Tuscan Food & Wine Pairing, Sunday March 6th, 6pm
Tuscan Food & Wine Pairing, Sunday March 6th, 6pm
Tuscan cuisine from the Gambaccini family of Caffé BaoNecci. Four courses paired with four wines.

Gianni’s First Live Demo – Success!

On Saturday, we did our first live cooking demonstration with 12 folks in my small apartment. Strangers were brought together by the allure of The Village and its Italian food, braving the rainy day to reach the top of The Hill: A couple from San Carlos; a few emissaries from The Mission; a young couple new to The Village; a personal chef from Brazil; a few old-timers; and a former resident jonesing for a return to North Beach.

It was a fun bunch of guests.

Gianni's Free Cooking Demo
Diggin' in!

For one guest, it was a surprise Christmas present. North Beach resident, Jeff, brought his wife, Karla into my place without telling her why. You should have seen the look on her face when she peered into the kitchen and saw me: “Oh my God!”

Call MasterCard, ’cause that moment was priceless.

And thank God for everyone’s help during the demo. Mary tended the red bell pepper we were charring on top of the stove. Dan did a nice job bringing the cream for the gorgonzola sauce to the proper texture.

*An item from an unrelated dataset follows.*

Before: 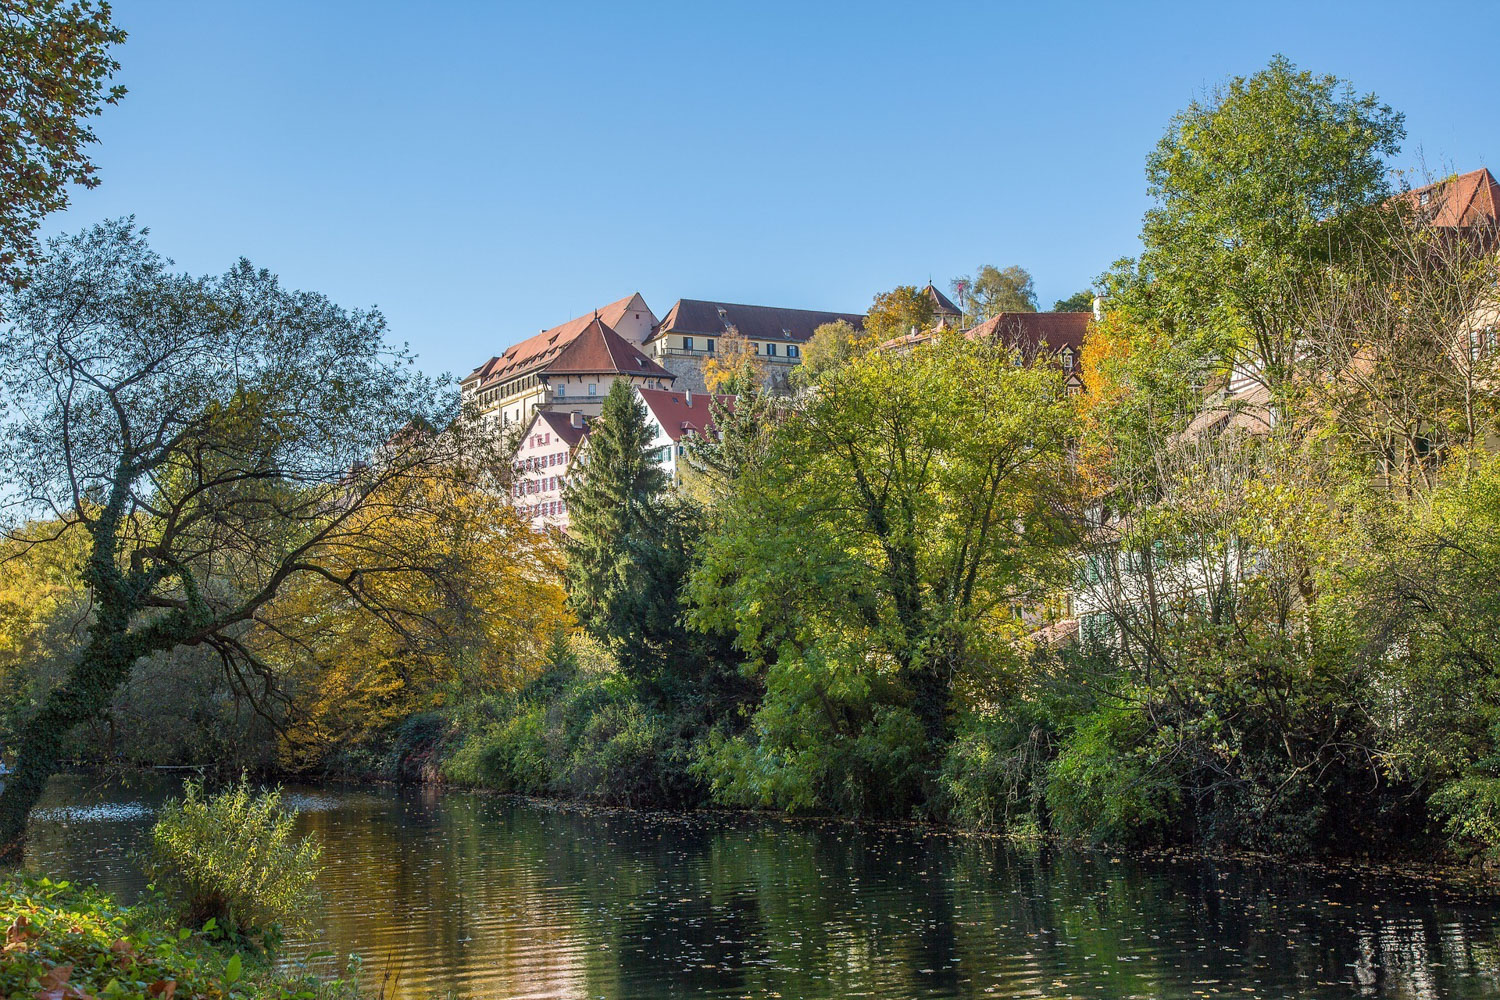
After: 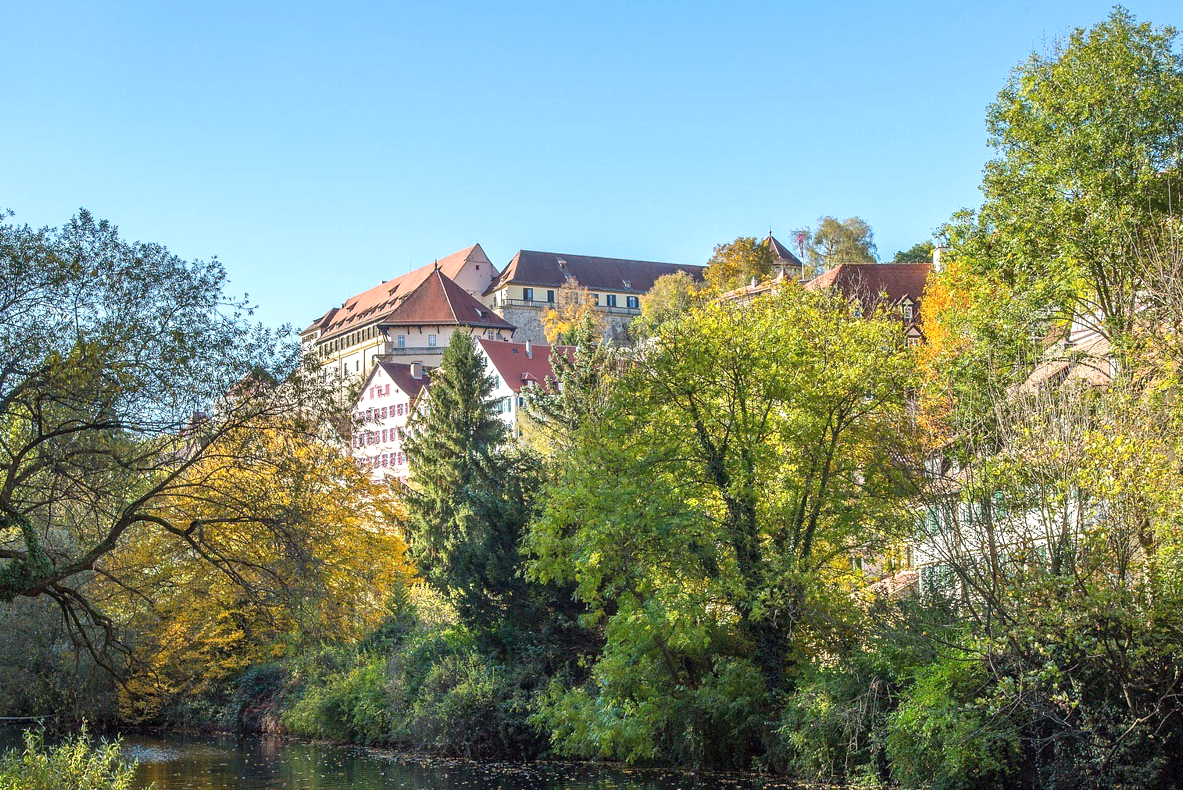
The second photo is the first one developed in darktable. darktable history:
exposure: exposure 0.514 EV, compensate exposure bias true, compensate highlight preservation false
crop and rotate: left 10.699%, top 4.98%, right 10.41%, bottom 15.985%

Gianni's Free Cooking Class
Dan Stirs

Half the group had roots in Sicilia and shared stories of their families. Good thing one of the pasta sauces I was making was from that exquisite island. Old friends Marie and Stephanie remembered details of our trips to Italy and many meals at my table. Marco offered to cook us a seafood meal from his village on an island off Brazil.

In addition to an antipasti platter with cheese and salumi, I prepared:

  • String beans in a tomato sauce
  • Steamed broccoli the way my family likes it. Simple but delicious
  • Baby Italian eggplant in the oven (melanzane al forno)
  • Red bell peppers charred on top of the stove and marinated
  • Roasted asparagus
  • Sauteed broccoli rabe

Later I made 3 quick sauces served with choke the priest pasta–strozzapreti

  • Pesto trapanese (Sicily)
  • Gorgonzola e crema (Northern Italy)
  • San Marzano tomato, garlic and oregano sugo (Campania)

For wines:

  • Feudi di San Gregorio Lacryma Christi Bianco from near my mother’s birth village in Campania
  • Terradora Di Paolo Aglianico, a medium-bodied red from the noble Campania grape

Three and a half hours after we started we ran out of wine. The group decided to walk off some of our meal. We ambled down Macondray Lane to bug Ron and Mike at Little City Meats. Mike told us that the Christmas sausage was a Sicilian base with aged provolone and basil added. A really rich and delicious concoction. Dan bought a bunch to add to his luncheon the next day. Karla had just roasted the porchetta she bought there (after explaining to Mike she wanted it “butterflied like a HoHo” – ha!). Jeff grabbed a gallon of the Ciuti EVOO just in from Sicily.

Gianni's Free Cooking Class
Bugging the guys at Little City

As we were gathered under the awning saying our goodbyes and Buon Natale! all around, we heard “Gianni! – from the internet!” A couple and their son Massimo (great name) in from Napa. They were shut out of the demo (sorry) but came into Little City anyway. Gonna have to start wearing sunglasses when I go down to The Village.

Grazie, everyone who came out, and for those of you we couldn’t squeeze into my apartment, I hope you’ll come out to the next demonstration, which will happen soon, I promise!